The underlying context is the US government only wants to buy systems which support pure post-quantum cryptography for use on top-secret networks, as part of the requirements of (via its Commercial National Security Algorithm Suite 2.0 standard).

So all the companies who want to sell anything using TLS to the government want to standardize this, so they can be CNSA2 compliant.

Everyone already supports this in major libraries; but some folks feel they need an IETF RFC specifying it.

(I don't have to comply with CNSA2 so I might have details slightly off)

  • Do you have a citation for "only wants to buy systems which support pure post-quantum cryptography" ?

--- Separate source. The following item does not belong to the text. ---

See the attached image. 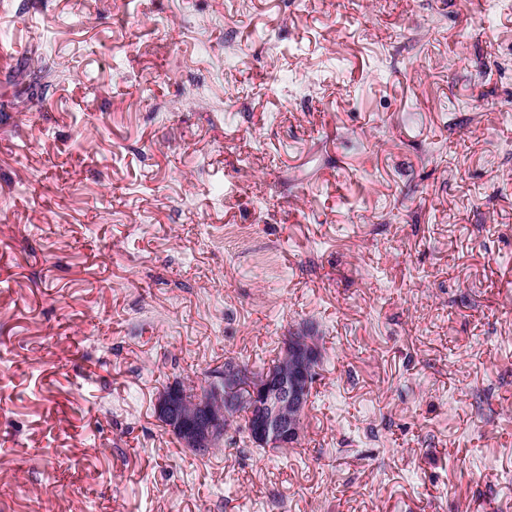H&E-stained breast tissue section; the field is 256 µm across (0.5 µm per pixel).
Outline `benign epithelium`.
<instances>
[{"label": "benign epithelium", "instance_id": "1", "mask_svg": "<svg viewBox=\"0 0 512 512\" xmlns=\"http://www.w3.org/2000/svg\"><path fill=\"white\" fill-rule=\"evenodd\" d=\"M317 357L314 337L298 331L284 342L276 366L262 375L253 377L234 364L196 393L167 387L155 399V414L187 447L207 451L224 438L246 379L251 382L247 402L253 415L249 440L272 450L287 447L301 437L297 418L309 399Z\"/></svg>", "mask_w": 512, "mask_h": 512}]
</instances>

    Because this would seem pretty stupid, i.e. to disqualify something that supports both post-quantum algorithms and previous algorithms.

    I have looked just now at CNSA2 and it only says that post-quantum algorithms should be used exclusively for key exchange and digital signatures after 2033.

    So during this 7-year transition period it should be normal to use both post-quantum and classic algorithms, even based on what CNSA2 says.

    Moreover, even "exclusively" can be interpreted in various ways, i.e. it can also be interpreted that there should be no key exchanges/digital signatures that do not use post-quantum algorithms, but without forbidding them to also use other algorithms, because such a prohibition does not make sense.

I don’t think the spy agency would use nsa.gov address to manipulate the technology trajectory.

  • this is literally what happened with previous NSA meddling though? Both DUAL_EC_DRBG and DES were done "officially" by the NSA.

    Additionally, the main authors behind ML-KEM are all european. The design of ML-KEM is "very boring", in the sense that it's essentially the scheme that most (lattice) cryptographers would have suggested. There were 2 other NIST PQC schemes that went very far (New Hope and Saber) that were essentially the same scheme (there were minor technical differences, but it's really not that big).

    • DJB did not criticize anything about ML-KEM.

      The TFA has nothing to do with ML-KEM, but only about how to transition from the current algorithms to post-quantum algorithms.

      For now, it is completely unknown how secure ML-KEM really is, because it is too new. For many complex cryptographic algorithms a decade or even a few decades have been required until someone discovered how to break them. The predecessor of ML-KEM, SIKE, has already been broken. Perhaps nobody will break ML-KEM, or perhaps it will be broken in a couple of years.

      The only risk-free strategy is to use both ML-KEM and the current key exchange algorithm. This adds a negligible cost, because ML-KEM is much more expensive.

      Therefore I agree with DJB about this, because I never bet that the worst case will not happen. Any good design must work fine even when the worst happens.

      6 replies →

  • Of course, but is there any actual evidence that these accounts are NSA related? Or is it an assumption because they are supporting the proposal (which would be very circular logic)

    • There's a history and a 'pattern or practice' of behavior between NSA (sometimes using other TLAs or plausibly deniable intermediaries) and standards bodies and regulatory agencies.

      Demonstrating a 'pattern or practice' is the legal standard one has to meet to bust qualified immunity and shift the burden of doubt on to authorities, so I'd say it goes a fair amount past 'reasonable suspicion', which in a court is itself enough to issue search warrants.

The inexplicable behavior is indistinguishable from behavior that could be explained by a conspiracy.